- _The task_:
Which lines in the records below contain the word "GenerationSoftware"? Copy each one.

+ + +

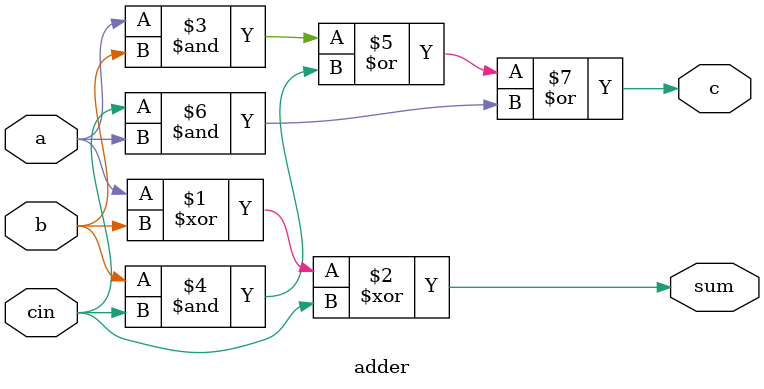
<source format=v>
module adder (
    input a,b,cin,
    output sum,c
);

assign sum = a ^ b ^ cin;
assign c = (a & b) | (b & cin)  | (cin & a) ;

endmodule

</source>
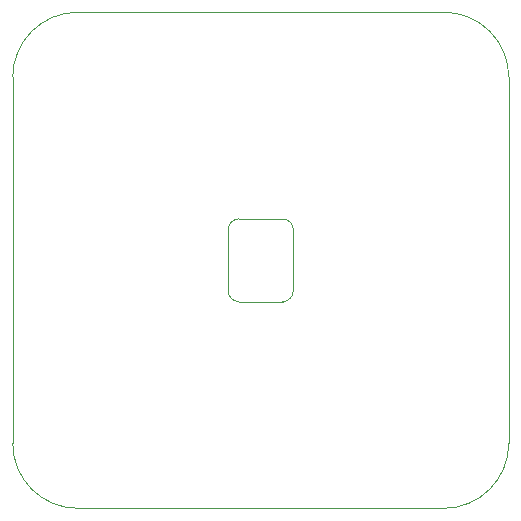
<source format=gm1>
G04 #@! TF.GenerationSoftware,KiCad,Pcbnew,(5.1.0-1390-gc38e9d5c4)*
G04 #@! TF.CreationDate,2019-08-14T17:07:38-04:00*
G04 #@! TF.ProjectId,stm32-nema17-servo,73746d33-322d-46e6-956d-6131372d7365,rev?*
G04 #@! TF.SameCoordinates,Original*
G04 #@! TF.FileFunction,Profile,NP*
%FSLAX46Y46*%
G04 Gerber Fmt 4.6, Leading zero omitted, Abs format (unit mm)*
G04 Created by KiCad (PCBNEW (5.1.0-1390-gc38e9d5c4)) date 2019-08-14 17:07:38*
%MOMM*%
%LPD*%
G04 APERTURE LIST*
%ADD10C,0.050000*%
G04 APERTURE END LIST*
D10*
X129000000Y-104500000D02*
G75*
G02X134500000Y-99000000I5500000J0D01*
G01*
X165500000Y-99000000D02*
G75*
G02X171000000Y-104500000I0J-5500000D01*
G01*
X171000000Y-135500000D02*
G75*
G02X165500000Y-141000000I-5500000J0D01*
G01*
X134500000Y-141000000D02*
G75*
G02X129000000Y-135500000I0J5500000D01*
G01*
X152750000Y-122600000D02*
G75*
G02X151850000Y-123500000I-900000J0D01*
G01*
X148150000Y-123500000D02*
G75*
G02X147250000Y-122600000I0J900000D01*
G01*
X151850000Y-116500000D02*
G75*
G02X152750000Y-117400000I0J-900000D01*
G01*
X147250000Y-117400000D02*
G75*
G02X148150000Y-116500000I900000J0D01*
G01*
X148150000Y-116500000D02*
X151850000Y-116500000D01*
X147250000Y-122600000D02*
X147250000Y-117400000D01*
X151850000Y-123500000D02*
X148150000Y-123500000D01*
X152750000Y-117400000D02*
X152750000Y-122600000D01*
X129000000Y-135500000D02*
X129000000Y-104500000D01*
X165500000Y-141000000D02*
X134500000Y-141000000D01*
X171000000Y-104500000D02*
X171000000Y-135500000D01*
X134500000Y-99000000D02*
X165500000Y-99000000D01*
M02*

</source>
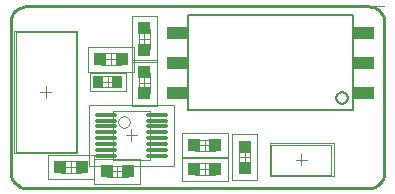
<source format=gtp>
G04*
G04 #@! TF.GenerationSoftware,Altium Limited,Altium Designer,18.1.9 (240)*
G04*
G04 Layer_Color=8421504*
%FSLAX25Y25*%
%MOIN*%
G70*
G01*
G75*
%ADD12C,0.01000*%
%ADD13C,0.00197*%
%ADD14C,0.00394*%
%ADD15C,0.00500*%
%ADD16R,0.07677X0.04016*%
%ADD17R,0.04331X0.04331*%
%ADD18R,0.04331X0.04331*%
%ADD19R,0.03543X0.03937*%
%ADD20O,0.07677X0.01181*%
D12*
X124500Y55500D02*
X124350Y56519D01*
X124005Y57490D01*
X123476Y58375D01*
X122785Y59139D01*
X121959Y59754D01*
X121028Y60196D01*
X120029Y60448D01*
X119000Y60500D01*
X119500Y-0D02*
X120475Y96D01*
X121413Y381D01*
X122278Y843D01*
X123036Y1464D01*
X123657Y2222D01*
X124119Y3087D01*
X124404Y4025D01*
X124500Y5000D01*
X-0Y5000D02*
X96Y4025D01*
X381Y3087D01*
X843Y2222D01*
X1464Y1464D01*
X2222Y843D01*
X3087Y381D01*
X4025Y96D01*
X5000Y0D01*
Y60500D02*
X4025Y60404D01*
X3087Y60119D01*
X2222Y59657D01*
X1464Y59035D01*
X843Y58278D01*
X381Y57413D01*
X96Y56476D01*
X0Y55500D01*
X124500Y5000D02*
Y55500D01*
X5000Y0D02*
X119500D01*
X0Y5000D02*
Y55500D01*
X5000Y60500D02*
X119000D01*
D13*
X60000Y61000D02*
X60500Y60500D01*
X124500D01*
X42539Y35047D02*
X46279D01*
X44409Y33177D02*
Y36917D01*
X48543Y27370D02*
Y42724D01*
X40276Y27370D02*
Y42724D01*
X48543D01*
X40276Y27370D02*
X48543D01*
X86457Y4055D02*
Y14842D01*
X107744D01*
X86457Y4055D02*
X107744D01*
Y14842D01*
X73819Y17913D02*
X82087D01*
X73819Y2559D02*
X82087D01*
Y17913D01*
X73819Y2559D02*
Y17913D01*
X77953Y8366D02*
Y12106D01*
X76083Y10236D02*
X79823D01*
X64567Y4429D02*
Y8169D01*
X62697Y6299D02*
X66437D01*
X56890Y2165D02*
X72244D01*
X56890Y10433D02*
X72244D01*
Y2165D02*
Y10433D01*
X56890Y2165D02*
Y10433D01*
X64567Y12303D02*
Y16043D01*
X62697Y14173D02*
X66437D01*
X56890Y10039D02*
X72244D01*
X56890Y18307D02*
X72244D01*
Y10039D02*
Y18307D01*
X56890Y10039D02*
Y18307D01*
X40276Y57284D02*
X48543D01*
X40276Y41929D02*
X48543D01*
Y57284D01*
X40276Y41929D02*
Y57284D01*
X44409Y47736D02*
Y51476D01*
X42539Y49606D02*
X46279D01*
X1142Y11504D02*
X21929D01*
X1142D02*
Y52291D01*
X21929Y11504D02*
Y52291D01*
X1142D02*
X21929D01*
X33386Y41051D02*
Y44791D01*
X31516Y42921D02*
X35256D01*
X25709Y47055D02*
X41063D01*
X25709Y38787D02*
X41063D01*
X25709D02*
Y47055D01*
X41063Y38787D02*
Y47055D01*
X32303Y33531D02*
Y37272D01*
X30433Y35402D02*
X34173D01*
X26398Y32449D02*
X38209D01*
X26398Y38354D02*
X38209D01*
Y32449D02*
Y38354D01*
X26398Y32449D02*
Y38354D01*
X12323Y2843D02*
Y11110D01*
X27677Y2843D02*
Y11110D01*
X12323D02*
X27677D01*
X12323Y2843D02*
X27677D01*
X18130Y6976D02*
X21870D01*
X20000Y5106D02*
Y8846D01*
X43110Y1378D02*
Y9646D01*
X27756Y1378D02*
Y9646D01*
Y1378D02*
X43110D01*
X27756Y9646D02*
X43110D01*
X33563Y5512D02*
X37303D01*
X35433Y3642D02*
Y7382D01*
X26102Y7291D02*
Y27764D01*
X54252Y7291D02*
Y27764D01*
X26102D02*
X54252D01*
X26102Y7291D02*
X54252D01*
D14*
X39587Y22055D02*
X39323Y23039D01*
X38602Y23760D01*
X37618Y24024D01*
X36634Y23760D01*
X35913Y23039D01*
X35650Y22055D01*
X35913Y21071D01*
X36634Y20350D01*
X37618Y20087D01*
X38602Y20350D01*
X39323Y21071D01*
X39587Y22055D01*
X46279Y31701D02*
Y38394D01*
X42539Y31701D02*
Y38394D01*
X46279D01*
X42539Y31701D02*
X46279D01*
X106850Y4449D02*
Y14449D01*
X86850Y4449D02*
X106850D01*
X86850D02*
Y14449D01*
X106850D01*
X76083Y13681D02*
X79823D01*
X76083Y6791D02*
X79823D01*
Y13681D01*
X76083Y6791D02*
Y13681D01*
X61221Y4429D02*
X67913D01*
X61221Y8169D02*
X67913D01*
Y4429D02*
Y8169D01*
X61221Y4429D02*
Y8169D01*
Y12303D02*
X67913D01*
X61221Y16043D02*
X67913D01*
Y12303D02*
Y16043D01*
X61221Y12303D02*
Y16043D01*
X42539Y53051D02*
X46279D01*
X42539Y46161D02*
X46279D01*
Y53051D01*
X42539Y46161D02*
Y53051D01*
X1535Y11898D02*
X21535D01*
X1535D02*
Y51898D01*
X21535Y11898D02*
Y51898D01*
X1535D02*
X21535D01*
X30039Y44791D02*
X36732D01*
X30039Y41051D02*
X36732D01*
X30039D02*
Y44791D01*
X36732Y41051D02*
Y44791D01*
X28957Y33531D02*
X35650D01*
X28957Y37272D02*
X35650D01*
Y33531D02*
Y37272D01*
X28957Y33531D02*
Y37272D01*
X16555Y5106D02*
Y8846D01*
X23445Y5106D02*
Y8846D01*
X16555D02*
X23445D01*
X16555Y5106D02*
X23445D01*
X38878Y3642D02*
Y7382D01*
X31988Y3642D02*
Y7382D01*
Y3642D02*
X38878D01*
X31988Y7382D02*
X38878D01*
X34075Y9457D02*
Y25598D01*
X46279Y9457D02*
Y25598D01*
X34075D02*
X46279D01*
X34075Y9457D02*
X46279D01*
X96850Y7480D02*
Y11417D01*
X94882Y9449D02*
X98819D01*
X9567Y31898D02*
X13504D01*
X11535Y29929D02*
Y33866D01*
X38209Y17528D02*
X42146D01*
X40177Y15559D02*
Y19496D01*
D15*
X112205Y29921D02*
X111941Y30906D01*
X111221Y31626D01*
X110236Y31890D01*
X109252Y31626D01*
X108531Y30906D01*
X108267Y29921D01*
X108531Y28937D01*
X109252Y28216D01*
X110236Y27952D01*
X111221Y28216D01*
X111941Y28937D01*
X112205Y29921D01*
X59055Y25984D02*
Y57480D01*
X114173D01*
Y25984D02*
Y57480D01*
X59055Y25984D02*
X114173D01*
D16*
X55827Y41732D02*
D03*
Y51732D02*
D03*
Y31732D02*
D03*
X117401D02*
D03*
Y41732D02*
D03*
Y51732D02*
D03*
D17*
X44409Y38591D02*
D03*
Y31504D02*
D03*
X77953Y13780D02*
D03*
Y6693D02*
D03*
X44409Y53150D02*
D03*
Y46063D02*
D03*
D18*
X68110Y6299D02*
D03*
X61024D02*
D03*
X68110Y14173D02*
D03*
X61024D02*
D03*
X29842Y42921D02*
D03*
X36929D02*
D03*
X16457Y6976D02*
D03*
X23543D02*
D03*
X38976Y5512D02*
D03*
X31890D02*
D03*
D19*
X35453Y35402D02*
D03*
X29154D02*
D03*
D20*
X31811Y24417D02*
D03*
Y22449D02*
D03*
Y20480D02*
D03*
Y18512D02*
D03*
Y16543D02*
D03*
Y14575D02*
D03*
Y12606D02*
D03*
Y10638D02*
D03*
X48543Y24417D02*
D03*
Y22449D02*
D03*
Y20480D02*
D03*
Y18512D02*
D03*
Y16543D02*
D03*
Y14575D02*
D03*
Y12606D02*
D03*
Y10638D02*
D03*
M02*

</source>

+ + +

- _Result of the exercise_:
G04 #@! TF.GenerationSoftware,KiCad,Pcbnew,(5.1.0-1390-gc38e9d5c4)*
G04 #@! TF.GenerationSoftware,Altium Limited,Altium Designer,18.1.9 (240)*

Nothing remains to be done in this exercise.